◆ **Input material**
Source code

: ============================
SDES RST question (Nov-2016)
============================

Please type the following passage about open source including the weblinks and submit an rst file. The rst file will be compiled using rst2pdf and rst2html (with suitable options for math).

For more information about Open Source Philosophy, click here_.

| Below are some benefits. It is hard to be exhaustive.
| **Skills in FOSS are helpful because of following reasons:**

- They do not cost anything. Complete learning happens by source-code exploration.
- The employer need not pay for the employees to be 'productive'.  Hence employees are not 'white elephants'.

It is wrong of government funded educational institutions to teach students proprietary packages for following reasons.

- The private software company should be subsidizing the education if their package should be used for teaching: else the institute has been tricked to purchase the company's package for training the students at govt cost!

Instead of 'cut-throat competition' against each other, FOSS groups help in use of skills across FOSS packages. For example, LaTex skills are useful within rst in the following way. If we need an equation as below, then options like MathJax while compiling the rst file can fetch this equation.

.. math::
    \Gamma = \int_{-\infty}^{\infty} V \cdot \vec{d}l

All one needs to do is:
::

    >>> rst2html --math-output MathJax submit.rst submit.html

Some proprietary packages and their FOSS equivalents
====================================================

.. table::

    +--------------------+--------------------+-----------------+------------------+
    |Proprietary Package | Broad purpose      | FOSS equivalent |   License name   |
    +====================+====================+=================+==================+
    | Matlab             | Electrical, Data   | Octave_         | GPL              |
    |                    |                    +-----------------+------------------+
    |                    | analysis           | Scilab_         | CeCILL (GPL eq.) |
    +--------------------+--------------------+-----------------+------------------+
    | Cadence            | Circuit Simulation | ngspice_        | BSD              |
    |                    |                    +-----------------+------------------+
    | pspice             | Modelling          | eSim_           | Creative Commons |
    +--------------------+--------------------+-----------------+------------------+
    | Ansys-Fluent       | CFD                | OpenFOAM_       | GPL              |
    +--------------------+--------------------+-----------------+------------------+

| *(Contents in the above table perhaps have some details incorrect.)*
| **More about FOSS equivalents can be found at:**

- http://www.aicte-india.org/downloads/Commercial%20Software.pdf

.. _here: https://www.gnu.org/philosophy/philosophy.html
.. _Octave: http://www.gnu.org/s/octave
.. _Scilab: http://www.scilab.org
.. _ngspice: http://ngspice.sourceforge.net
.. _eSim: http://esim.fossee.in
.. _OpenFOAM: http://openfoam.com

◆ **What is required**
Using the entries above, return exactly the lines from the line with "Circuit Simulation |" to the line with "- http://www.aicte-india.org/downloads/Commercial%20Software.pdf", counting both of those lines.

◆ **Reply**
    | Cadence            | Circuit Simulation | ngspice_        | BSD              |
    |                    |                    +-----------------+------------------+
    | pspice             | Modelling          | eSim_           | Creative Commons |
    +--------------------+--------------------+-----------------+------------------+
    | Ansys-Fluent       | CFD                | OpenFOAM_       | GPL              |
    +--------------------+--------------------+-----------------+------------------+

| *(Contents in the above table perhaps have some details incorrect.)*
| **More about FOSS equivalents can be found at:**

- http://www.aicte-india.org/downloads/Commercial%20Software.pdf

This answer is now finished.